On top of that, the checksum method is quite backward-compatible. Existing backups can keep using the current (non subfolder) storage scheme and the local DB scheme is identical for both methods.
Restoring from remote subfolders using an old Duplicati version is even possible with minimal manual preparation, by moving all DBLOCK/DINDEX files to a single folder.

I’ve tried that, the backup failed as soon as the number of remote files reached 5000. I’m not sure which Duplicati version I used, I’m pretty sure it was the OneDrive V2 backend.
In addition to that, it scares me off that I’m hardly able to access my remote files, other than Duplicati itself and the OneDrive web interface. Using WebDAV or the OneDrive client, access to folders with more than 5000 files results in an error or empty folder view.


#6

How does your design fair over time?

As retention kicks in older folders could become sparse/empty. Makes me wonder things like:

  • Should empty folders be deleted?
  • Should compacting join sparse folders

#7

Using the LIST command, executed at the beginning of each backup operation, Duplicati can inventory the number of files in each subfolder. That information could be used to fill up the gaps that were caused by a prior COMPACT operation, beginning with the subfolder with the smallest amount of missing files.
This will result in a minimum number of subfolders and make existence of empty folders very unlikely.

In the exceptional case that all files were deleted from a subfolder, it will automatically be filled with DBLOCK and DINDEX files as soon as other subfolders are 100% filled with backup files. Optionally empty folders could be deleted at the beginning of a backup job or during a COMPACT operation.
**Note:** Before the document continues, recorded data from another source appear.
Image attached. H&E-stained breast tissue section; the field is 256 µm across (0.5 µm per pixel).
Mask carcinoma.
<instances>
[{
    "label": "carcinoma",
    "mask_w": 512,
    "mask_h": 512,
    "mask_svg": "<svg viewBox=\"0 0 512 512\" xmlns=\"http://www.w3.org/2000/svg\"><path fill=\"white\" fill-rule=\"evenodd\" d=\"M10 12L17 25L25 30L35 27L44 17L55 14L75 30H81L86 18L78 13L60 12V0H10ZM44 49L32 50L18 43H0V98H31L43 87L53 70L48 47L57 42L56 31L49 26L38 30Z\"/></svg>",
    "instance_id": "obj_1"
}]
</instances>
Using this approach, there is no need to join sparse folders. Merging folders will generate a lot of traffic, because all files from a subfolder must be downloaded, renamed and re-uploaded to the destination folder (Duplicati doesn’t support MOVE command for backend operations). This will also result in unnecessary operations to the local DB to register the renamed filenames.


#8

Well now that you explain it, it’s obvious. :slight_smile:


#9

Nice writeup and clever solution! It sounds great to me.